■ What to work on ■
Go over the data and keep only the lines that include "case".

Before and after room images
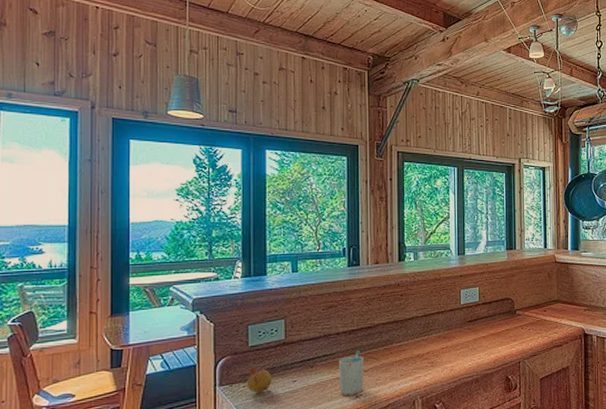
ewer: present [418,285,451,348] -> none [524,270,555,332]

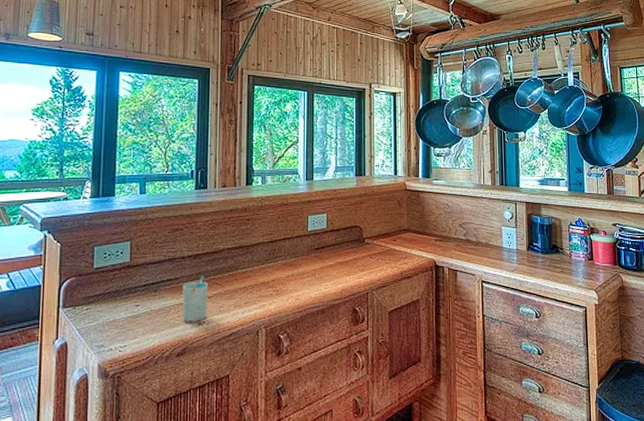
fruit: present [246,366,272,394] -> none [89,288,115,318]

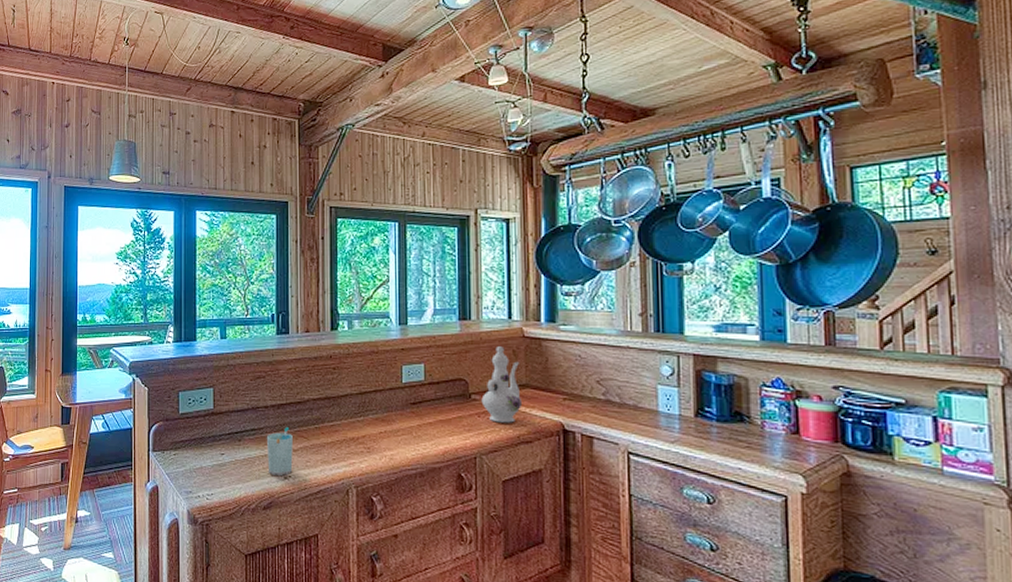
ewer: none [373,198,405,262] -> present [481,346,523,423]

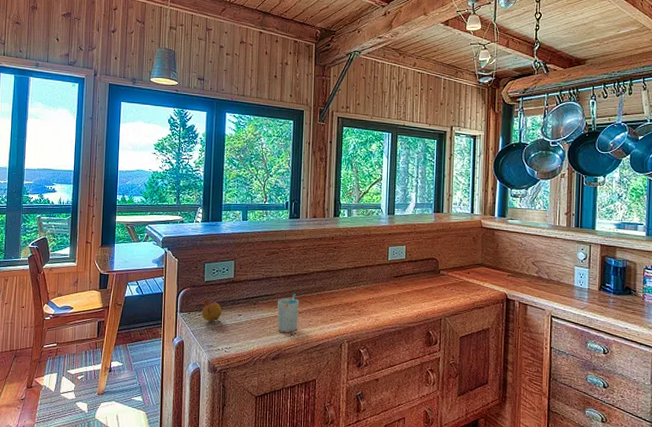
fruit: none [177,434,201,465] -> present [201,299,222,323]
ewer: present [481,346,523,423] -> none [447,234,478,293]

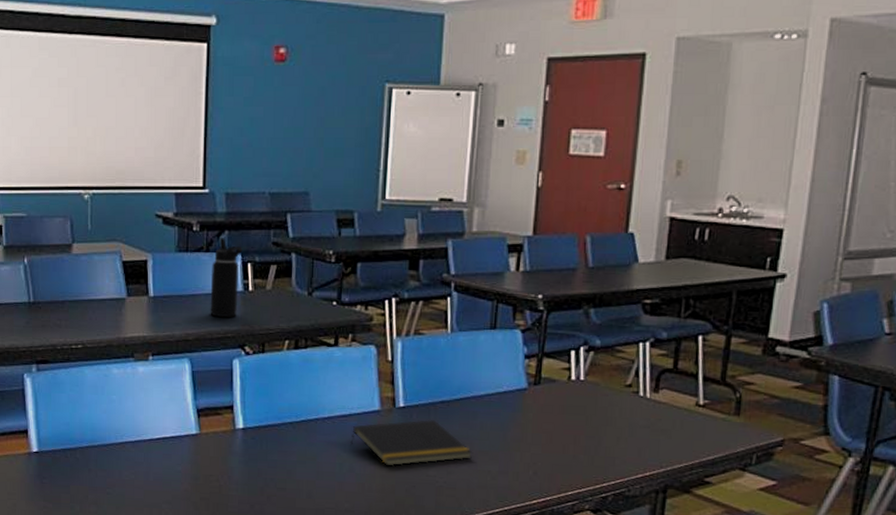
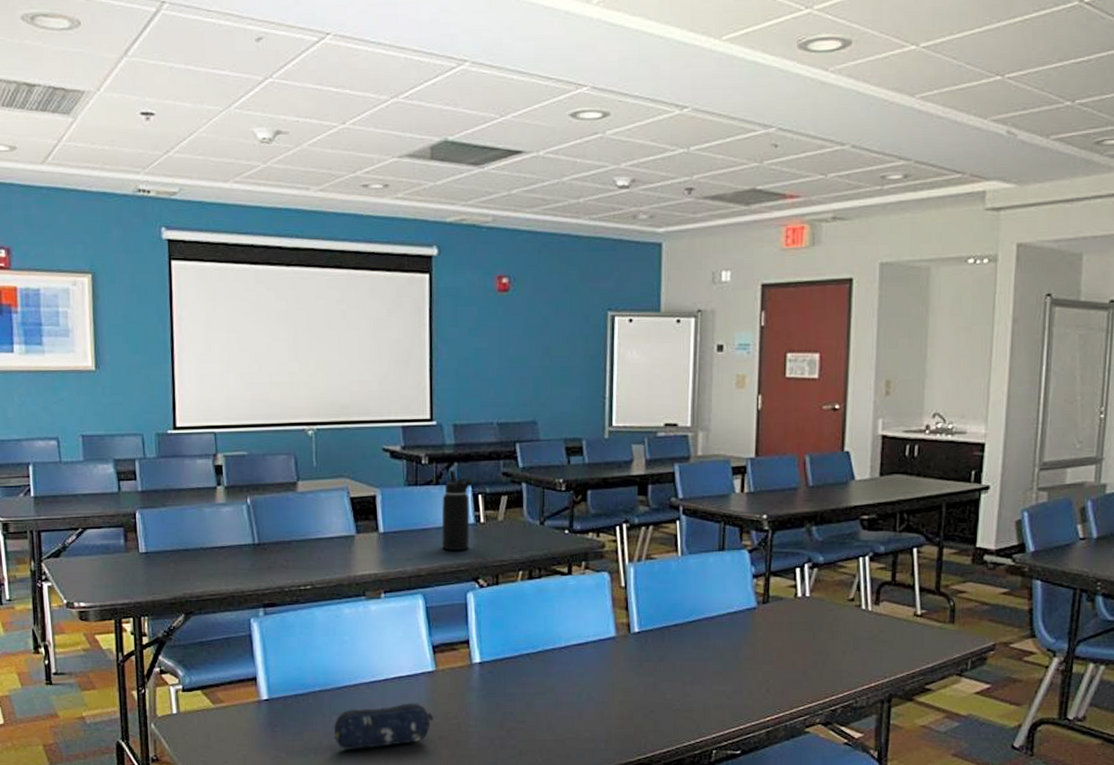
pencil case: none [99,463,195,506] -> present [333,703,433,750]
notepad: present [350,419,472,467] -> none [588,643,706,692]

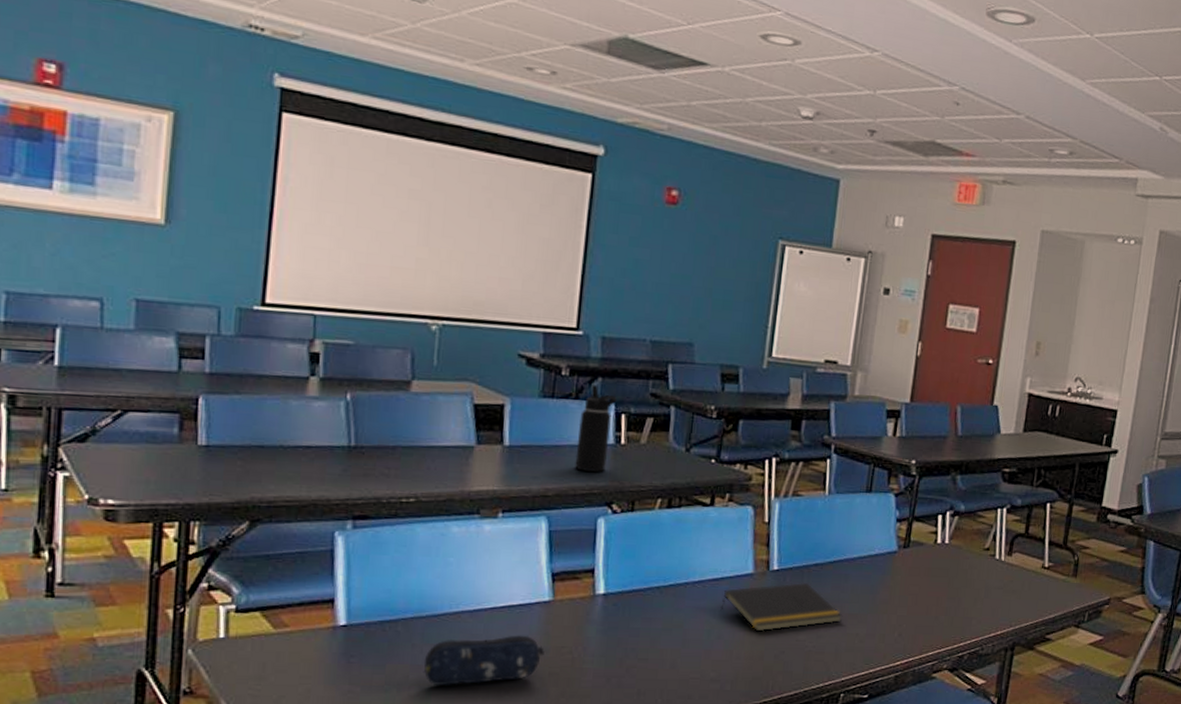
notepad: none [588,643,706,692] -> present [720,582,842,632]

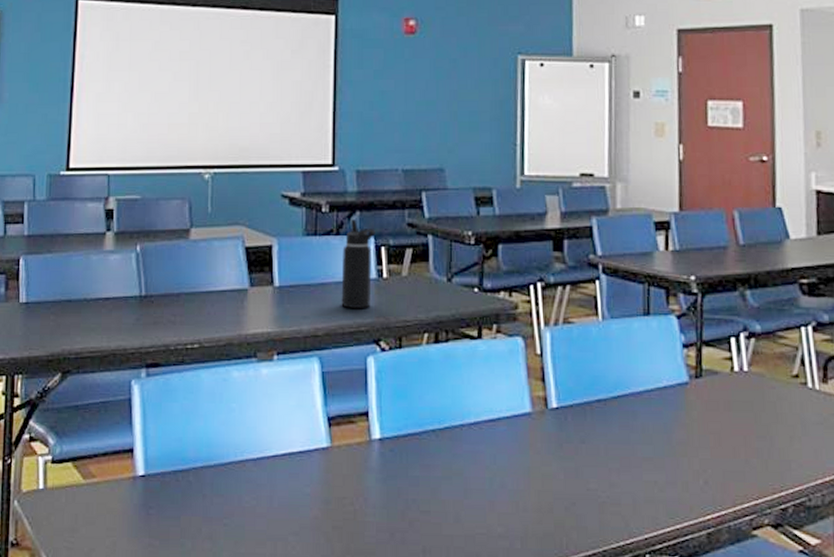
pencil case: present [423,635,544,686] -> none [214,484,326,541]
notepad: present [720,582,842,632] -> none [500,421,635,480]

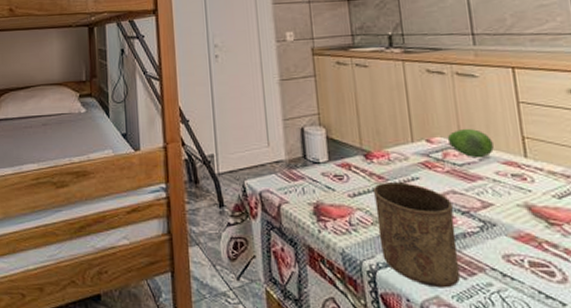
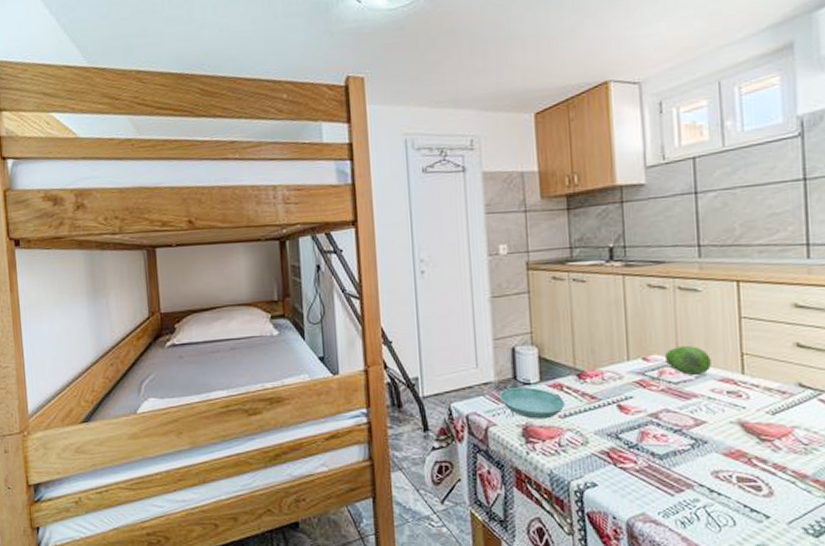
saucer: none [289,166,355,198] -> present [498,387,566,419]
cup: present [374,182,461,288] -> none [585,402,668,505]

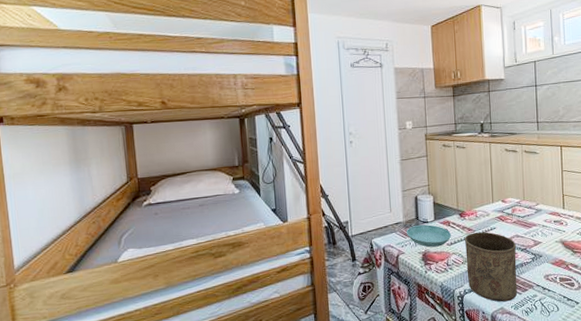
cup: none [585,402,668,505] -> present [465,232,518,302]
fruit: present [664,346,711,376] -> none [515,191,545,212]

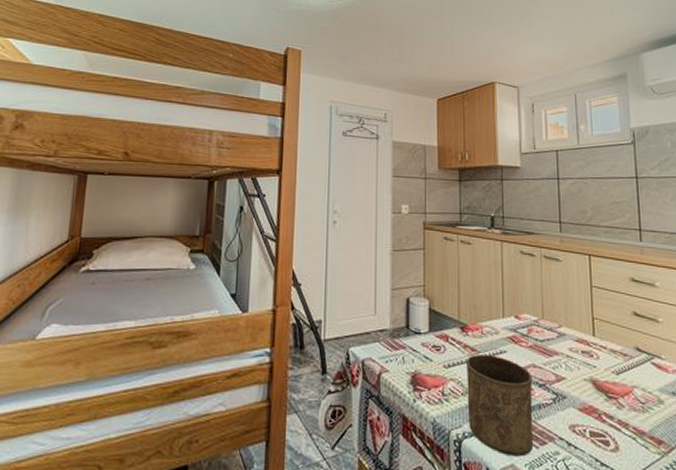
saucer: present [406,224,452,248] -> none [392,336,450,368]

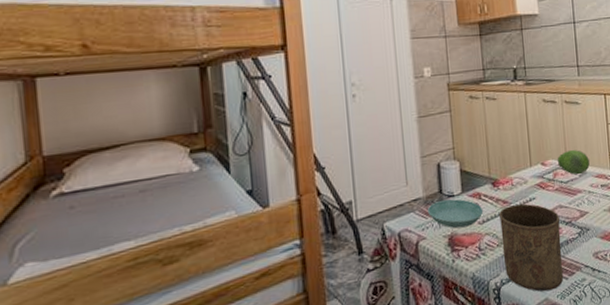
saucer: none [392,336,450,368] -> present [427,198,484,229]
fruit: none [532,308,569,336] -> present [557,150,590,175]

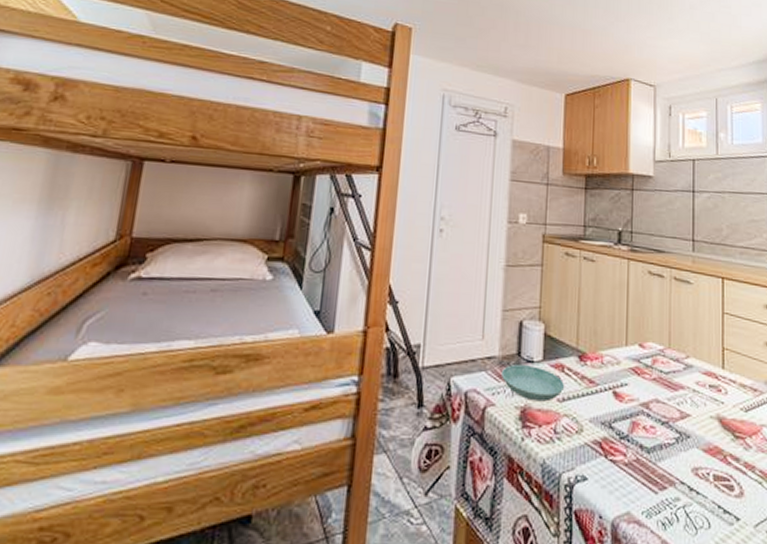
cup: present [499,203,564,292] -> none [581,387,655,504]
fruit: present [557,150,590,175] -> none [658,336,697,367]

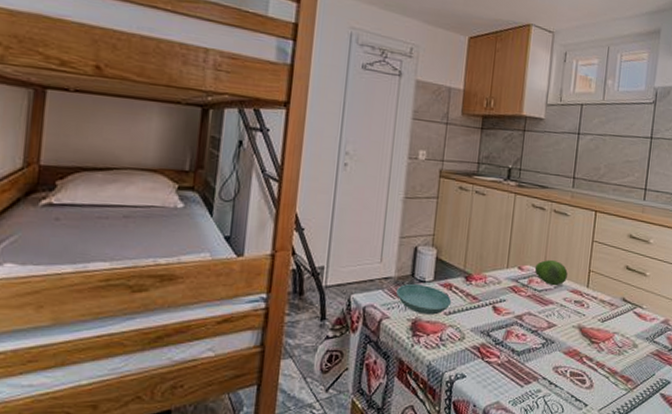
fruit: none [658,336,697,367] -> present [534,260,568,286]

■ Answer to the problem ■
pencil case: none [99,463,195,506] -> present [333,703,433,750]
pencil case: present [423,635,544,686] -> none [214,484,326,541]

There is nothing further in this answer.